::: Provided data :::

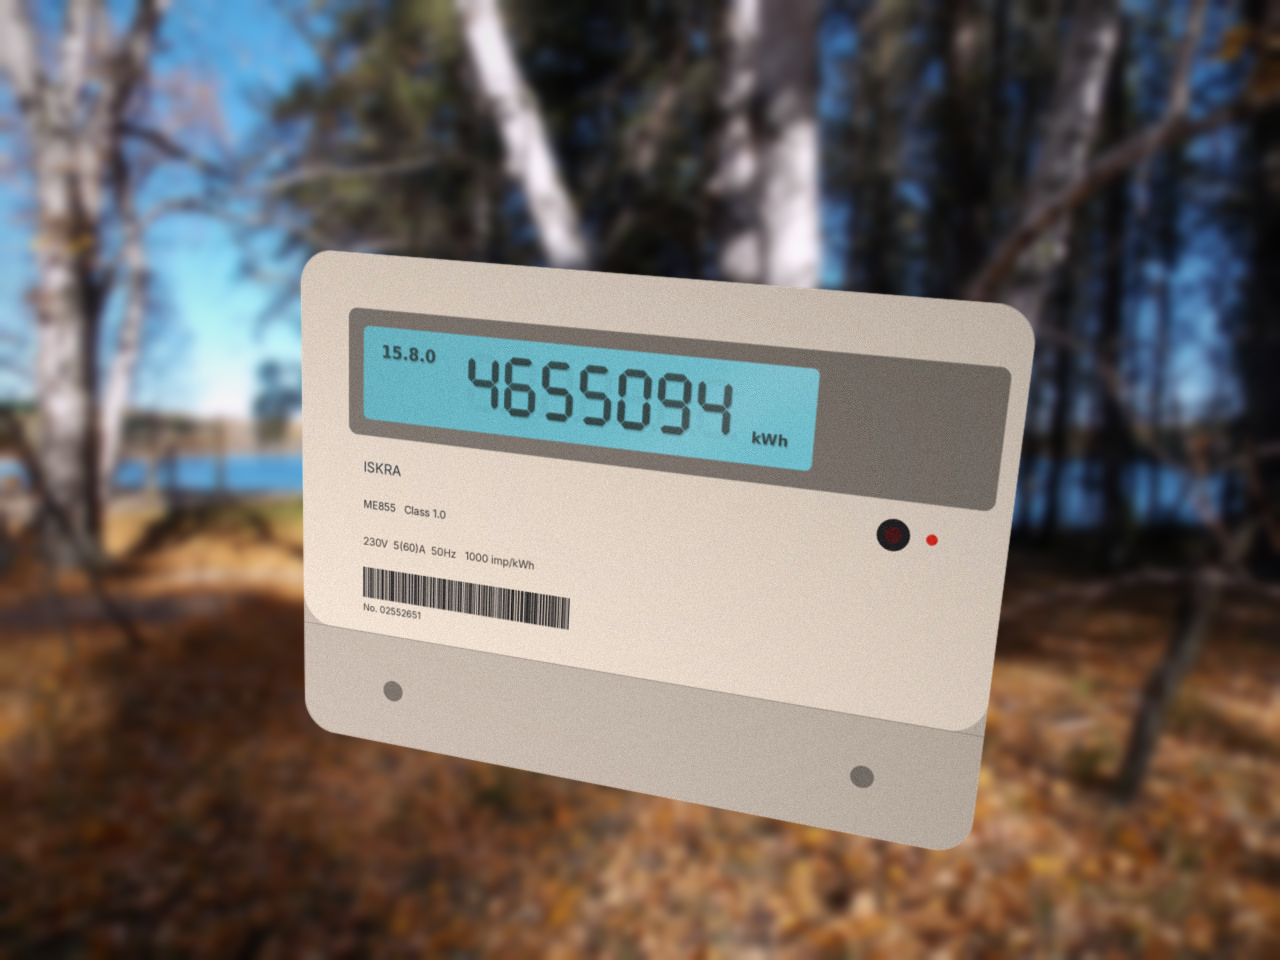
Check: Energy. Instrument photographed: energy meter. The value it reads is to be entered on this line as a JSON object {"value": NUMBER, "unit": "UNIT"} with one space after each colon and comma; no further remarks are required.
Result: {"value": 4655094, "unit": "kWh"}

:::
::: Provided data :::

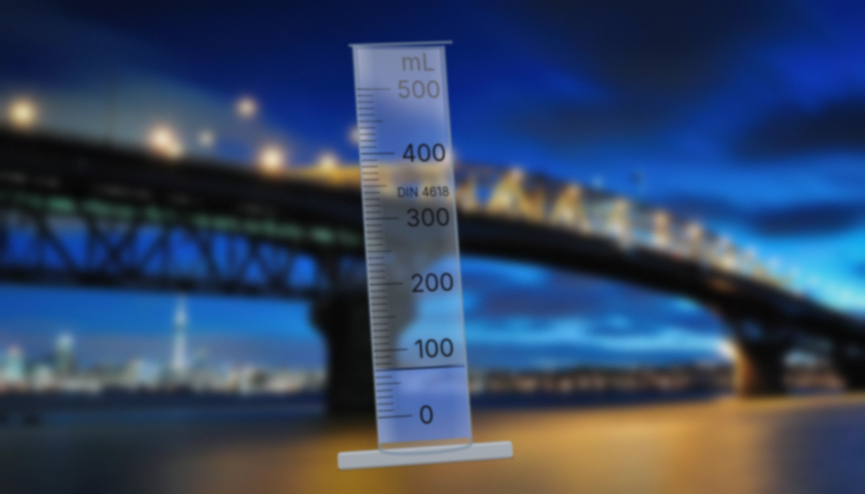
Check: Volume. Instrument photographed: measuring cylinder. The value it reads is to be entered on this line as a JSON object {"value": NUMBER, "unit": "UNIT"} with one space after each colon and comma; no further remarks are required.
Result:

:::
::: Provided data :::

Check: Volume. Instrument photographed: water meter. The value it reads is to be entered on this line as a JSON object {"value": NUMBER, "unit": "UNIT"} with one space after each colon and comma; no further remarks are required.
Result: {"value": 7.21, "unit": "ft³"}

:::

• **What you are asked to do**:
Report each line of the listing above that contains the word "meter", copying every such line in full.

• **Result**:
Check: Energy. Instrument photographed: energy meter. The value it reads is to be entered on this line as a JSON object {"value": NUMBER, "unit": "UNIT"} with one space after each colon and comma; no further remarks are required.
Check: Volume. Instrument photographed: water meter. The value it reads is to be entered on this line as a JSON object {"value": NUMBER, "unit": "UNIT"} with one space after each colon and comma; no further remarks are required.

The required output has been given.